Sinar Mas Agro Resources Jual Pabrik Kelapa Sawit Rp 67,6 Miliar

Sabtu, 04 Juli 2026 | 13:19:07 WIB
Ilustrasi: PT Sinar Mas Agro Resources menjual pabrik kelapa sawit di Bangka Barat senilai Rp 67,6 miliar. (Foto: NET)

JAKARTA – PT Sinar Mas Agro Resources and Technology Tbk (SMAR) melakukan penjualan pabrik kelapa sawit dengan nilai transaksi mencapai Rp 67,6 miliar. SMAR melepaskan pabrik milik anak usahanya, yakni PT Maskapai Perkebunan Leidong West Indonesia (LWI), kepada PT Bumipermai Lestari (BPL) yang berlokasi di Bangka Barat.

Aset yang dilepas dalam transaksi ini meliputi bangunan, infrastruktur, mesin, serta peralatan kantor hingga alat berat. Saat ini, tingkat pasokan buah sawit dari kebun milik LWI sendiri tergolong rendah, yakni di bawah 20 persen dari total buah yang diolah.

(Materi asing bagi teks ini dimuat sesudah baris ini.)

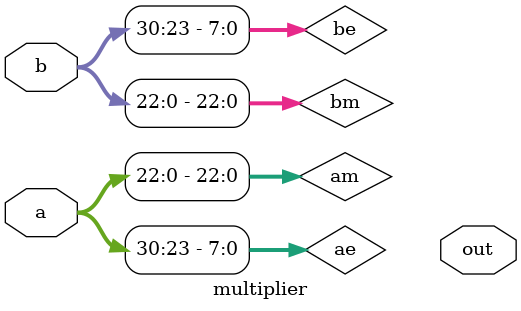
<source format=v>

module multiplier(
    input wire [31:0] a,
    input wire [31:0] b,
    output wire [31:0] out
    );
    // Declarations
    wire [63:0] pm;
    wire [7:0] ae = a[30:23];
    wire [7:0] be = b[30:23];
    wire [22:0] am = a[22:0];
    wire [22:0] bm = b[22:0];
    
    wire sign = a[31] ^ b[31];
    
    
    
    // Add exponents to get final exponent
    wire [8:0] pe = ae + be;
    
    
    
    
    
    // Get multiplied mantissas
    assign partial = am * bm;
    
endmodule

</source>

LWI selama ini menerima titipan buah sawit dari kebun milik BPL dan membeli pasokan pihak ketiga untuk memaksimalkan penggunaan pabrik. Manajemen menilai kepemilikan pabrik tersebut kurang memberikan manfaat ekonomi maksimal bagi LWI.

"Oleh karena itu, manajemen LWI memutuskan untuk mendivestasi pabrik tersebut sebagai bagian dari langkah strategis dalam optimalisasi portofolio aset," sebagaimana dilansir dari sumber berita. Langkah divestasi ini diharapkan dapat menambah arus kas dan memberikan nilai tambah bagi pemegang saham LWI, yaitu SMAR.

Manajemen SMAR mengungkapkan bahwa BPL merupakan pihak terafiliasi yang memiliki lokasi operasional berdekatan dengan pabrik LWI di Bangka Belitung. Pabrik tersebut selama ini telah mengolah buah sawit milik BPL dengan kontribusi sekitar 40 persen dari total produksi.

BPL dinilai memiliki kesesuaian operasional serta potensi sinergi yang lebih baik dalam mengelola aset tersebut secara efisien. "BPL juga bersedia memberikan jasa titip oleh atas buah sawit milik LWI sehingga dapat menjamin keberlangsungan produksi CPO LWI setelah transaksi dilakukan," sebagaimana dilansir dari sumber berita.

LWI telah mempertimbangkan potensi transaksi dengan pihak yang tidak terafiliasi sebelum memutuskan kesepakatan dengan BPL. Namun, mereka menilai kesepakatan dengan BPL adalah alternatif paling optimal untuk memaksimalkan nilai aset.

Risiko penjualan kepada pihak luar adalah nilai transaksi yang mungkin tidak mencerminkan nilai ekonomi wajar karena ketergantungan pada pasokan buah eksternal. "Sehingga berpotensi mengurangi tambahan arus kas yang dapat diperoleh LWI dan secara tidak langsung merugikan para pemegang saham LWI, dalam hal ini perseroan," sebagaimana dilansir dari sumber berita.